Y claro, muchos reprocharon al papa que con su tibieza estaba convalidando la dictadura de Maduro. Y la verdad es que no. Ya en el avión de regreso a Roma, el papa expresó que le «asusta un posible derramamiento de sangre en Venezuela», y ofreció mediar. Uno de los periodistas que viajaban en el avión le preguntó si reconocería a Juan Guaidó como presidente, a lo que el papa contestó: «sería una imprudencia pastoral y haría daño ponerse de la parte de unos países o de otros… Tengo que ser equilibrado. No me gusta la palabra equilibrado. Tengo que ser pastor. Y si necesitan ayuda, de común acuerdo, que la pidan. Eso sí.»
En esencia, el gobierno mexicano dijo lo mismo, porque, en efecto, existe el riesgo de que la situación pueda degenerarse en una guerra civil. Veamos este otro comunicado de los gobiernos de México y Uruguay:
«Los Gobiernos de México y Uruguay hacen un llamado a todas las partes involucradas [en el conflicto de Venezuela], tanto al interior del país como al exterior, para reducir las tensiones y evitar una escalada de violencia.»
Las palabras del papa y la postura conjunta de México y Uruguay podrían parecer faltas de compromiso. Acción Nacional, que ha sido el partido más crítico del gobierno mexicano, reprocha a López Obrador que no tome partido por Guaidó. La cosa es más compleja. Quizá los que aquí en México simpatizan con Guaidó creen que toda Venezuela abomina a Maduro; pero la verdad es que Maduro sigue gozando de un gran apoyo popular. No se puede decir que Venezuela entera quiera a Maduro fuera. El país está muy dividido: son millones los que le apoyan, y eso no puede pasar desapercibido: por eso no es aceptable una solución como la que plantea Estados Unidos. La crisis de Venezuela debe ser resuelta por los venezolanos con mediación y observación –que no intervención– internacional. Maduro tendrá el poder mientras cuente con un amplio apoyo popular y el respaldo de los militares. Hoy por hoy, tiene estos dos elementos a su favor. Haciendo un símil y guardando toda proporción –el presidente mexicano desde luego no es un dictador ni ha atentado contra los derechos humanos–, es como si quienes no votaron por AMLO quisieran a AMLO fuera y para ello alguien se proclamara presidente y fuera reconocido por Estados Unidos y otros países –el mismo AMLO se autoproclamó presidente legítimo en 2006, pero nadie lo reconoció; menudo problema si la comunidad internacional lo hubiera reconocido–. Nosotros diríamos: momento, este es asunto nuestro y nosotros lo vamos a solucionar.
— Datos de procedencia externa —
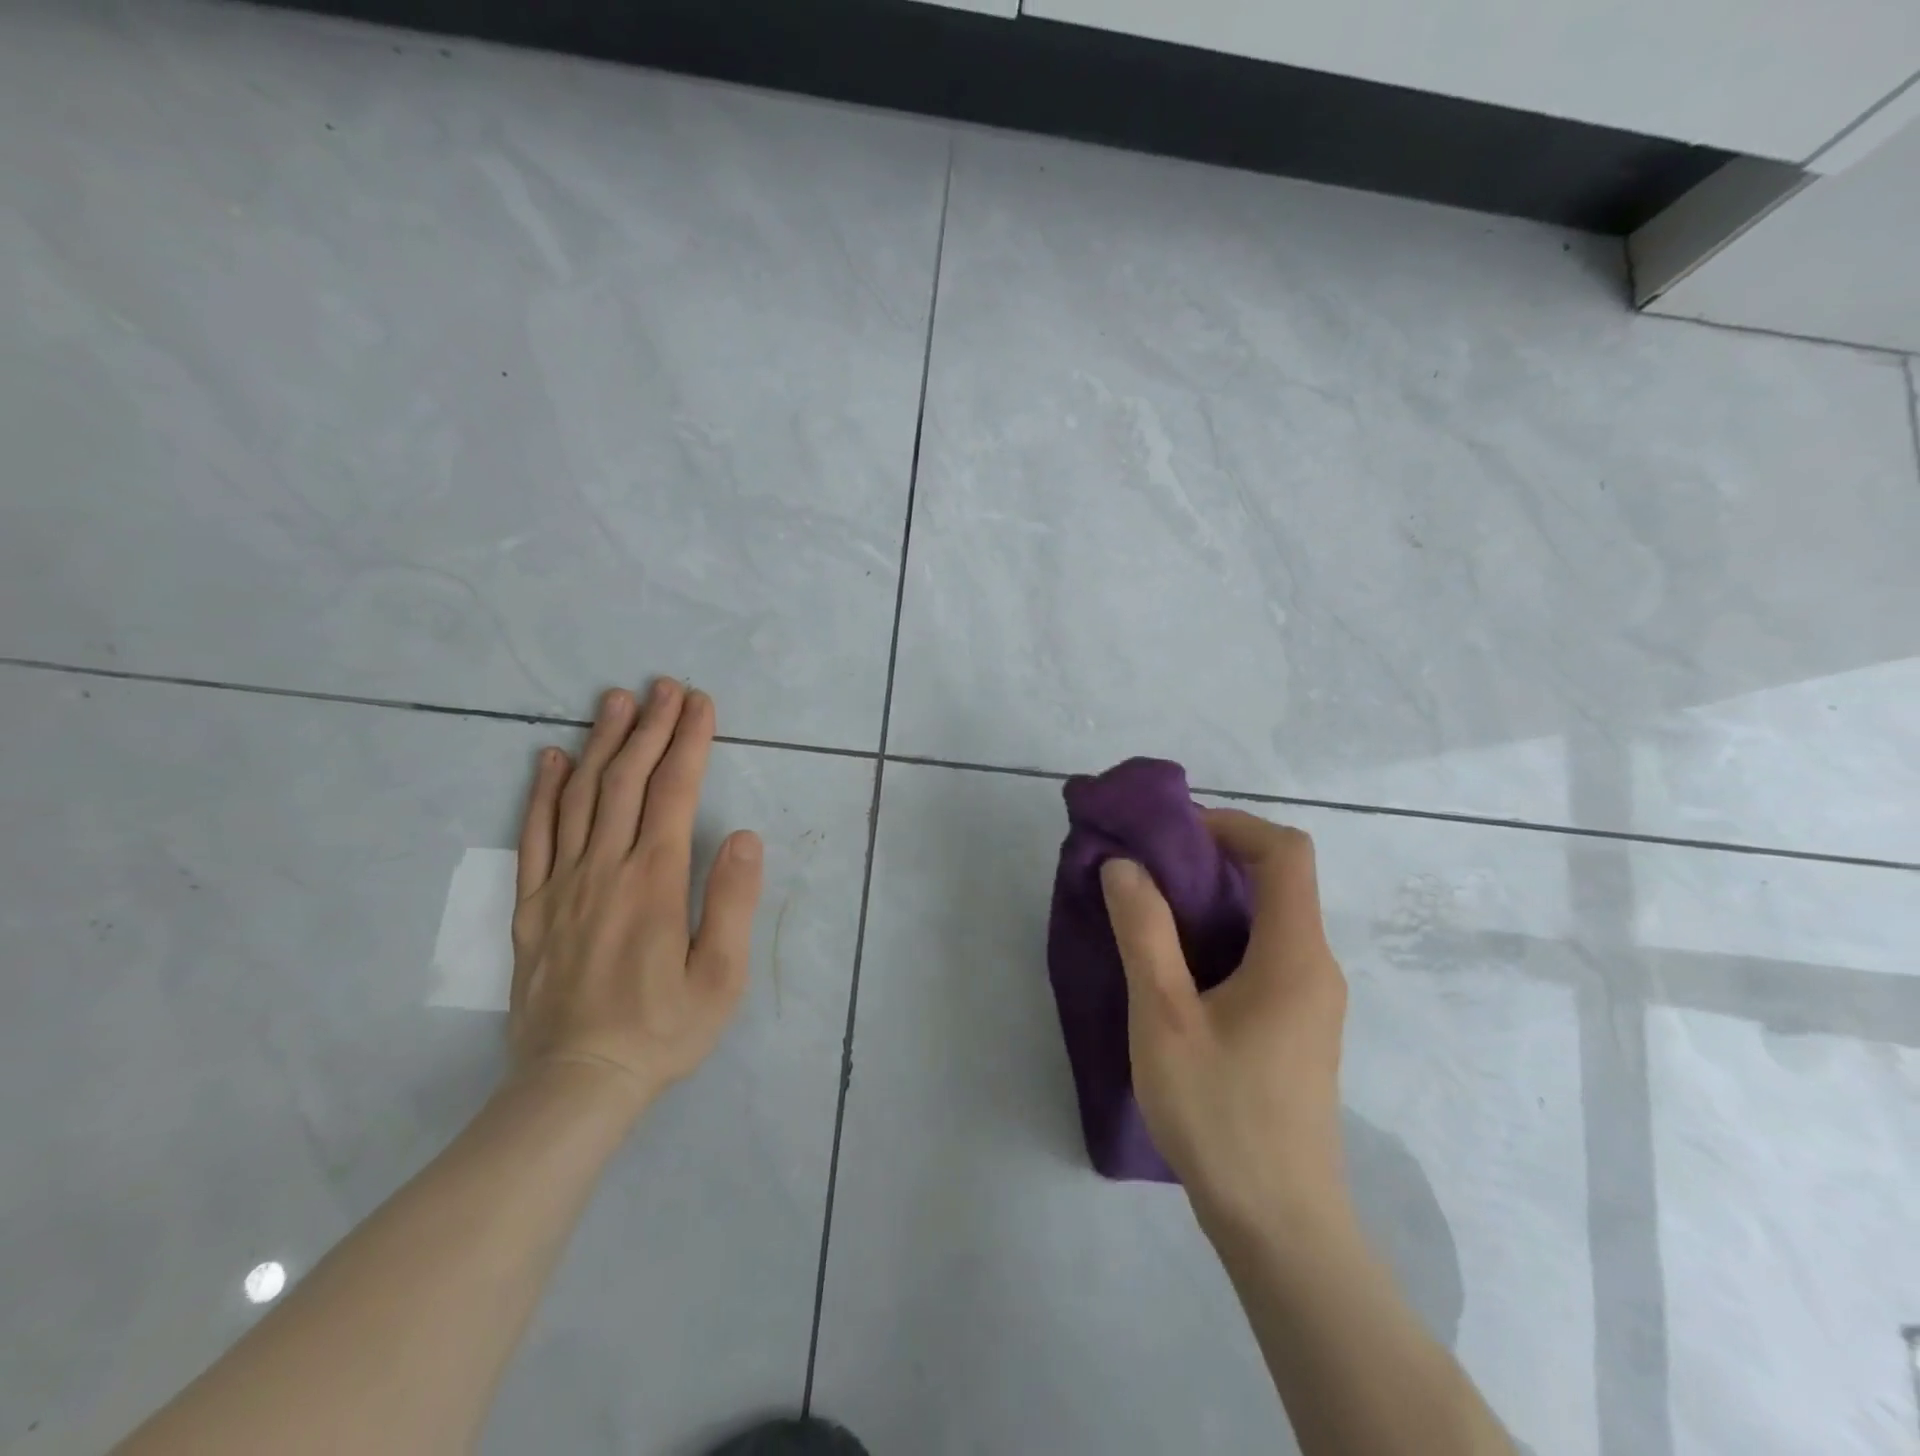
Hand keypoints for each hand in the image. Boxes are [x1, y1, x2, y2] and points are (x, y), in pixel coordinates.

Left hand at [509, 681, 763, 1115]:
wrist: (576, 1083)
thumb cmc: (663, 1029)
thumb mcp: (721, 975)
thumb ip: (732, 900)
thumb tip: (741, 834)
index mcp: (654, 880)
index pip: (673, 791)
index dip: (689, 741)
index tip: (701, 704)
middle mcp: (605, 868)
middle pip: (627, 780)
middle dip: (649, 727)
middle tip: (664, 686)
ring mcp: (561, 884)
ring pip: (580, 797)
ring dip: (600, 743)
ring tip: (615, 702)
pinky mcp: (531, 906)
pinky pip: (533, 836)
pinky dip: (541, 792)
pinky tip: (548, 758)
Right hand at [1100, 810, 1347, 1236]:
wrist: (1279, 1227)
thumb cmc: (1220, 1114)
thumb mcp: (1164, 1017)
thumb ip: (1144, 932)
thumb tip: (1125, 865)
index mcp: (1295, 954)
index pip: (1285, 852)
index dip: (1232, 825)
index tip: (1173, 835)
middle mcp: (1315, 967)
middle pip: (1277, 882)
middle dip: (1211, 861)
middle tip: (1146, 872)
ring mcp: (1311, 1001)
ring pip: (1267, 920)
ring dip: (1212, 902)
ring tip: (1149, 915)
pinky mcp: (1297, 1029)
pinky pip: (1264, 956)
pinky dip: (1221, 939)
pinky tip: (1174, 971)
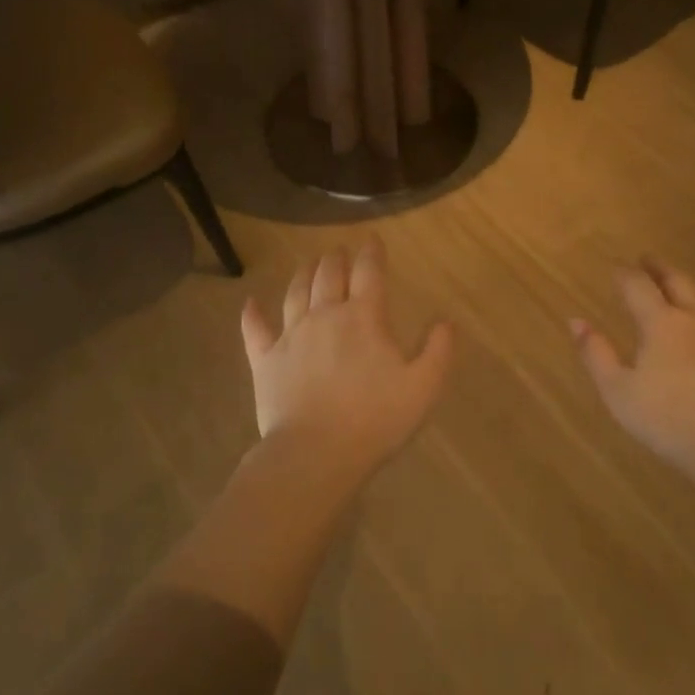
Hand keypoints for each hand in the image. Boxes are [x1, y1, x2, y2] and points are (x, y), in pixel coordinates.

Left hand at [240, 237, 454, 479]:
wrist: (316, 453)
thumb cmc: (376, 419)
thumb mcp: (424, 387)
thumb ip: (438, 351)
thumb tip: (444, 321)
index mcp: (364, 317)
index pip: (369, 273)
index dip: (372, 253)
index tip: (373, 240)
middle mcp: (324, 316)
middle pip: (328, 275)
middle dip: (336, 258)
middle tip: (340, 251)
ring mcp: (290, 336)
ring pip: (295, 293)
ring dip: (303, 274)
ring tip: (309, 264)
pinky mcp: (265, 361)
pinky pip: (255, 330)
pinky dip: (252, 314)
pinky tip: (250, 303)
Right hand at [572, 258, 694, 486]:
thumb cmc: (667, 419)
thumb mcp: (618, 391)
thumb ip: (595, 353)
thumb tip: (575, 320)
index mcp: (660, 322)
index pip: (638, 286)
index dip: (624, 274)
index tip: (614, 268)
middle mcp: (694, 318)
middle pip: (677, 281)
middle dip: (659, 268)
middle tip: (647, 259)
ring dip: (688, 283)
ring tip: (679, 281)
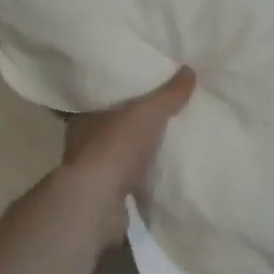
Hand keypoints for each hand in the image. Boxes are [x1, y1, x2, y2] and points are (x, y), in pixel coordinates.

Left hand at [58, 67, 196, 241]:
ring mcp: (93, 169)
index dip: (123, 90)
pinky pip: (128, 175)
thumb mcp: (147, 112)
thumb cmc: (116, 147)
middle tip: (161, 111)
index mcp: (86, 114)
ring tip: (164, 139)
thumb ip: (168, 94)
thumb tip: (189, 70)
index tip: (143, 85)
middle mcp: (84, 139)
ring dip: (137, 148)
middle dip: (134, 119)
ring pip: (119, 150)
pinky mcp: (105, 193)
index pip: (103, 95)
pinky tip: (159, 169)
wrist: (98, 203)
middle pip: (113, 123)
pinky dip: (141, 172)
Pero si el hipotético presidente autoproclamado empezara a ser reconocido por muchos países, entonces se crearía una crisis de proporciones dantescas.
Para terminar, y adelantándome a las críticas de muchas de las personas que leerán este artículo: no estoy a favor de Maduro, lo digo por enésima vez. Creo que es un dictador al que no le ha temblado la mano para reprimir a su pueblo y que ha violado gravemente los derechos humanos. Creo que Venezuela, considerando su casi ilimitada riqueza petrolera, debería tener estándares de vida tan altos como los de Finlandia o Noruega, pero es precisamente por la corrupción, el populismo y la brutalidad del régimen que, en vez de eso, están sumidos en la pobreza y en medio de una de las mayores crisis humanitarias de lo que va del siglo. Ninguna simpatía para Maduro. Pero, insisto, me parece que la posición del gobierno mexicano en este tema es la correcta.
No se trata de ver si México se alinea con Putin, Erdogan o Xi Jinping, por un lado; o con Trump, Macron y Bolsonaro, por otro lado, como si sólo existieran esas dos posibilidades. Se trata de Venezuela y de nuestros hermanos venezolanos. Utilizar la desgracia de esa nación con fines políticos aquí en México, sólo para denostar al presidente y a su gobierno, es, en el fondo, una actitud ruin.